Indeed, for all the attention to the Olympics, 2008 also marks the 30th anniversary of China’s initial embrace of the market reforms that have powered the country’s rapid economic rise. As the population becomes more urban and wealthy, the leadership will probably have to contend with rising expectations and demands for better services. Liberals in China have hoped this anniversary would inspire new reforms, especially to a political system still marred by corruption and a lack of transparency.
But critics say that the Olympics have underscored the deep resistance within the Communist Party to becoming more tolerant of dissent. The party had faced a procession of crises during the prelude to the Olympics: the violent Tibetan protests that began in March, the protests during the international Olympic torch relay, and the devastating May earthquake in Sichuan Province.
Protests seemed inevitable during the Games, and the authorities initially seemed to signal more openness toward legal dissent when they announced three designated protest zones in city parks.

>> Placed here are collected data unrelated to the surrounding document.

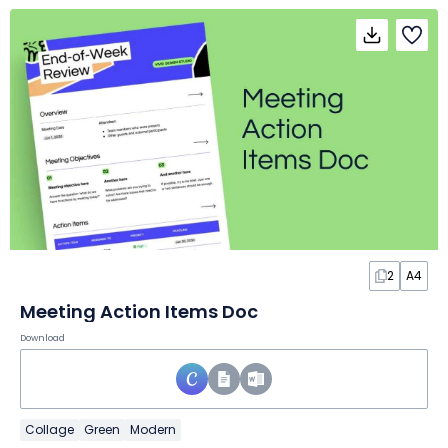
2
A4
Meeting Action Items Doc
Download
Collage
Green
Modern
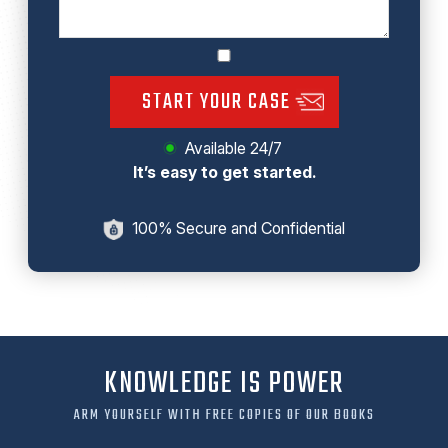
START YOUR CASE
Available 24/7
It’s easy to get started.
100% Secure and Confidential
KNOWLEDGE IS POWER
ARM YOURSELF WITH FREE COPIES OF OUR BOOKS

But those zones remained empty. Chinese citizens made formal applications to protest, but none were approved during the Games. Two elderly women who applied to protest about a land dispute were sentenced to a labor and re-education prison camp. Meanwhile, eight Americans were among a group of foreigners jailed after they tried to demonstrate about China’s Tibet policies. The authorities released the Americans on Sunday and placed them on a flight to Los Angeles as the closing ceremony began.
“For the Chinese authorities to sentence them at all shows the government’s insecurity and intolerance of even the most peaceful challenges to its authoritarian control,” Students for a Free Tibet, a New York-based advocacy group, said in a statement.